Bangkok's best belly-busters
Four restaurants that dare customers to beat the clock for big eating
INSPIRED BY those crazy Guinness Book eating contests (as opposed to His Majesty the King's sufficiency theory), quite a few Bangkok restaurants are challenging customers to gobble down huge platters of record size in record time. Their reward - apart from being more than sufficiently stuffed - is a free meal and maybe even a prize.
We've all seen the newsreels of the Coney Island hot-dog-swallowing race and the Japanese TV shows where people churn through a stack of hamburgers or a mammoth bowl of ramen noodles. It's pretty exciting and it looks like fun, so Thai restaurateurs have added "supersize" dishes to their menus and issued tummy-testing dares.
Sri Lueng Potchana on Soi Phaholyothin Rama Theatre in Saphan Kwai has been around for 33 years and is famous for its delectable boiled chicken rice and noodles with steamed pork in herbal soup. But until last May, it never had anything on the menu to compare with "Khao Man Kai Giant".
Pipat Benjadamrongtham, one of the offspring of the restaurant's founders, invites diners to try finishing it off in 60 minutes or less. If they can, they don't have to pay for it - and he'll give them a plaque commemorating their achievement.
It's no small feat: You're looking at two kilograms of steamed rice and a kilogram of boiled chicken in curdled blood. Dither over it for more than an hour and it will cost you Bt500.
"I saw a Japanese game show where the contestants had to eat a big bowl of ramen," says Pipat. "That's what inspired me. I started with Jumbo Chicken Rice for Bt100, which everyone loves. People come in with their friends to share it with - it's good for two or three people.

+-------+

- [Parts of the exercise]:
a - Reproduce word for word the passage of the article on Bangkok eating challenges that runs from "We've all seen" up to and including "commemorating their achievement.".
b - Translate this sentence from the article on Bangkok eating challenges into Spanish: "Dither over it for more than an hour and it will cost you Bt500."

- [Given information]:

+-------+

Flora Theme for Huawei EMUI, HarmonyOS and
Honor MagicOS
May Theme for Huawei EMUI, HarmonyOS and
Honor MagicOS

+-------+

- [Numbered responses]:
a -
We've all seen the newsreels of the Coney Island hot-dog-swallowing race and the Japanese TV shows where people churn through a stack of hamburgers or a mammoth bowl of ramen noodles. It's pretty exciting and it looks like fun, so Thai restaurateurs have added "supersize" dishes to their menus and issued tummy-testing dares.
Sri Lueng Potchana on Soi Phaholyothin Rama Theatre in Saphan Kwai has been around for 33 years and is famous for its delectable boiled chicken rice and noodles with steamed pork in herbal soup. But until last May, it never had anything on the menu to compare with "Khao Man Kai Giant".
Pipat Benjadamrongtham, one of the offspring of the restaurant's founders, invites diners to try finishing it off in 60 minutes or less. If they can, they don't have to pay for it - and he'll give them a plaque commemorating their achievement.

b - Si te entretienes con él más de una hora, te costará Bt500.